Casa di riposo, l’ira dei sindaci: «Nessuno ci ha informato»
Alla casa di riposo di Mombretto si sono già verificati 52 decessi

52 morti in casa di riposo a Mediglia, l’ira dei sindaci : «Nessuno ci ha informato»

Lettera aperta di 14 primi cittadini a Regione, Ats e Asst sulla situazione alla Rsa

Barbara Sanaldi

Risposte chiare e puntuali, informazioni corrette e tempestive, e un coinvolgimento rispettoso della «complessità della situazione». È una presa di posizione netta e decisa quella dei 14 sindaci dell’area omogenea sud-est Milano (Carpiano, Cerro, Colturano, Dresano, Mediglia, Melegnano, Pantigliate, Paullo, Peschiera, San Donato, San Giuliano, San Zenone, Tribiano e Vizzolo) che questa volta hanno indirizzato una lettera aperta a Gianfranco Bordonaro, della Residenza Borromea di Mediglia, a Walter Bergamaschi, Ats Milano, Maurizio Bersani, Asst Martesana Melegnano e a Giulio Gallera, assessore regionale al welfare.

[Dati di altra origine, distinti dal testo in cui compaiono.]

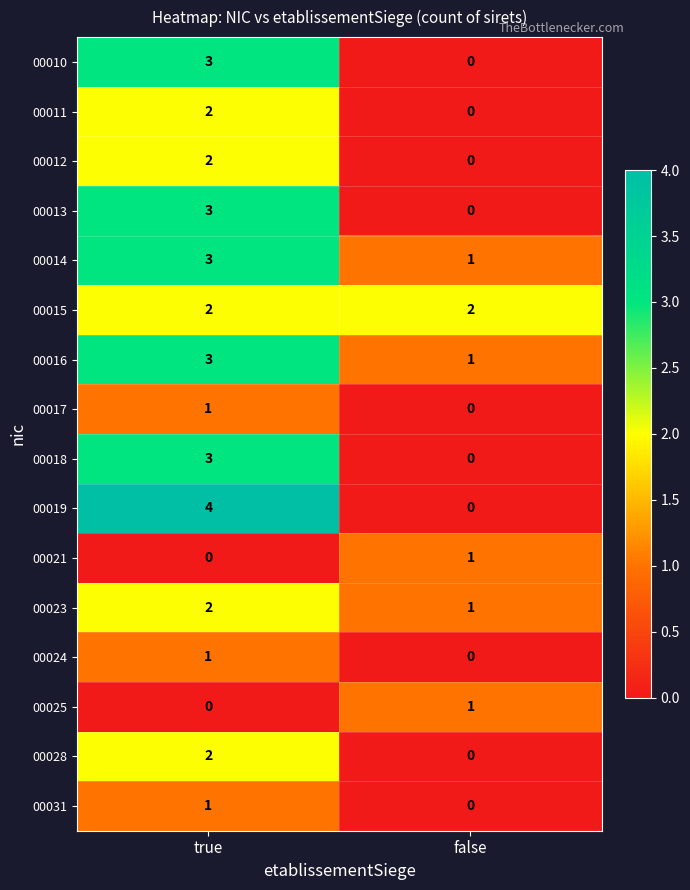

What is the sum of the 00019 values at false and true?

4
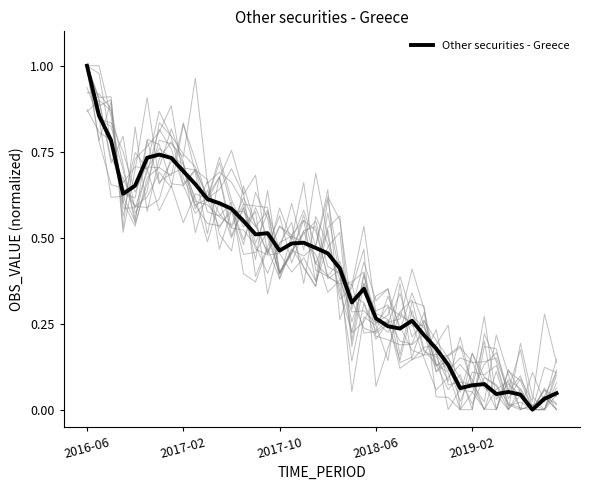

True or false: the data has more than 0 interior local peaks.

True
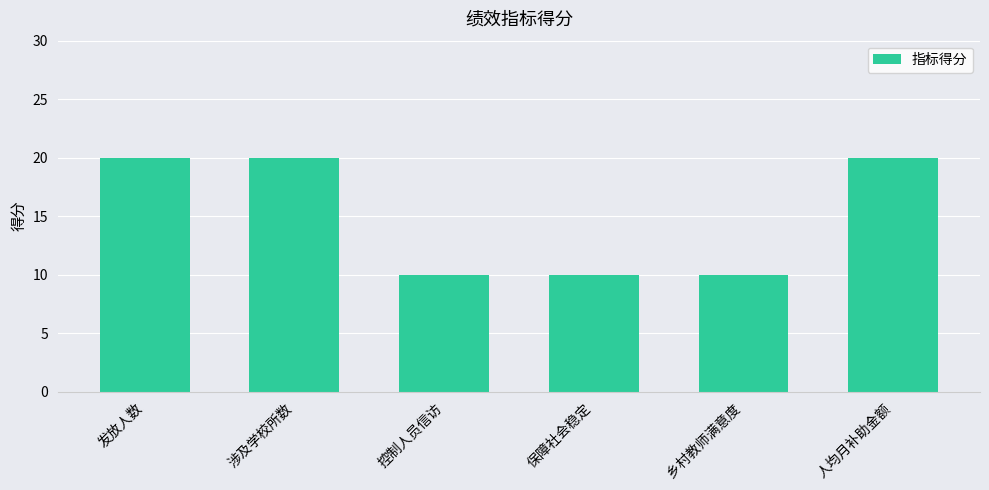

Count the values in the range 10 to 20.

6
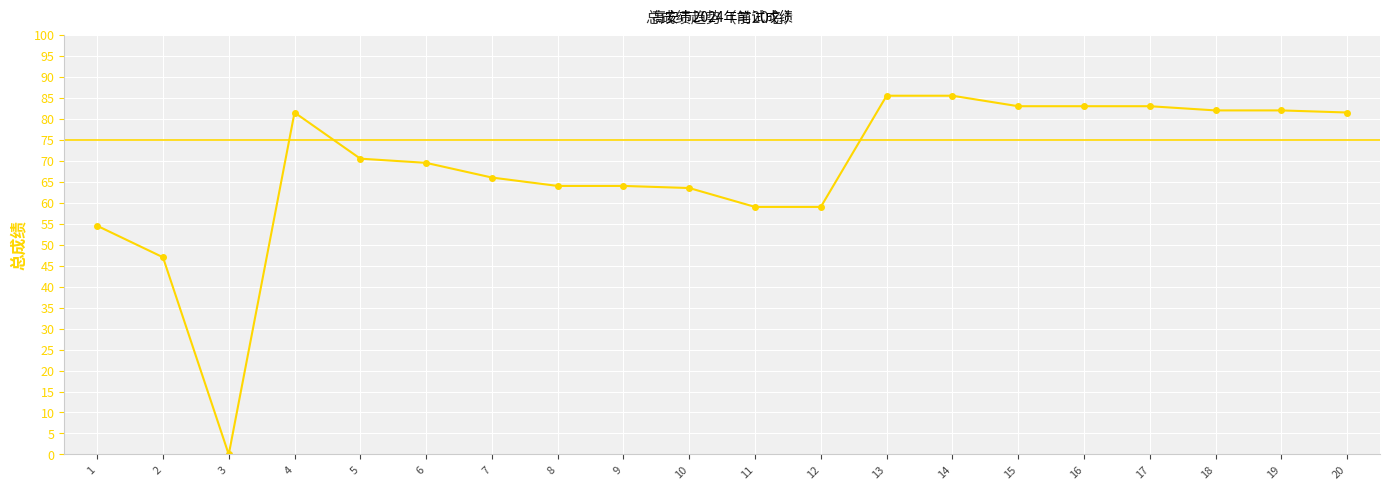

How many lines are shown in the chart?

1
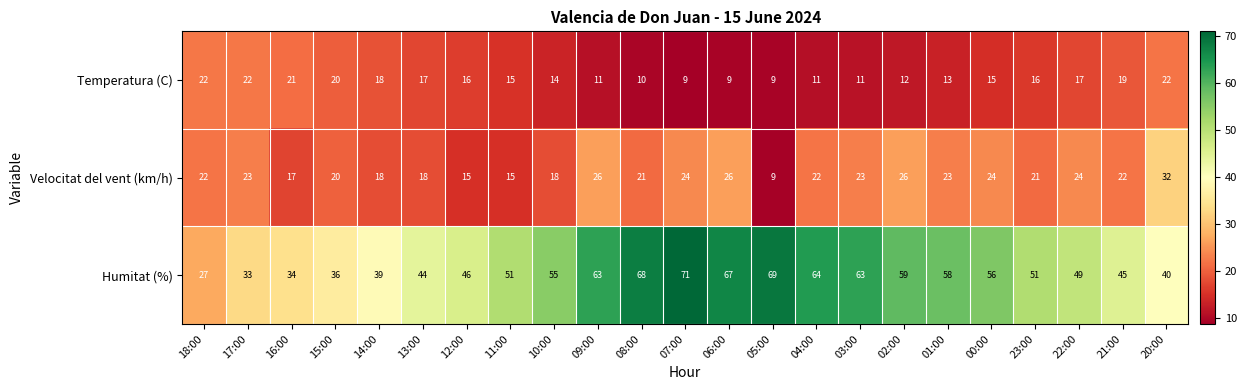

What is the maximum value shown in the chart?

71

Tema della comunicazione, la drammatica situazione della Rsa di Mombretto di Mediglia dove, scrivono i sindaci, «a oggi 52 persone hanno perso la vita. La velocità con cui sono avvenuti tutti questi decessi ha creato in tutte le nostre comunità un serio sentimento di preoccupazione: perché noi sindaci - scrivono i 14 primi cittadini - non siamo stati informati? Perchè le famiglie degli ospiti, i dipendenti, i fornitori non sono stati informati?». Domande pesantissime, motivate dalla consapevolezza che «una struttura di questo genere ha rapporti complessi con il territorio in cui è insediata, è un nodo delicato e sensibile di moltissime interconnessioni, potenziale acceleratore di diffusione del virus», che sono alla base della richiesta di ulteriori chiarimenti. I sindaci chiedono infatti «cosa è stato fatto per isolare i primi casi sintomatici e per evitare la propagazione del virus tra gli ospiti?». Domanda che trova però un’amara constatazione dal momento che «l’impressione, visti i numeri, è che non tutti i protocolli e le procedure siano stati rispettati». I sindaci esprimono così una forte preoccupazione, e chiedono con forza di essere messi al corrente della reale situazione. Ai destinatari della lettera aperta viene quindi chiesto di fornire «l’elenco del personale sanitario e non operante all’interno della struttura, l’elenco di quanti operano in qualità di fornitori, di tutte le persone cui è stato consentito entrare dal 23 febbraio, giorno in cui sono stati segnalati i primi casi sintomatici», e una «descrizione della situazione interna riferita ad oggi e strategie messe in atto internamente ed esternamente alla struttura per curare le persone infettate e per contenere la diffusione del virus». Dati e informazioni che «saranno da noi trattati secondo le vigenti norme sulla privacy», ma che risultano necessarie «per superare il clima di timore e sgomento che si è venuto a creare nei nostri comuni dovuto anche dalla mancanza di informazioni».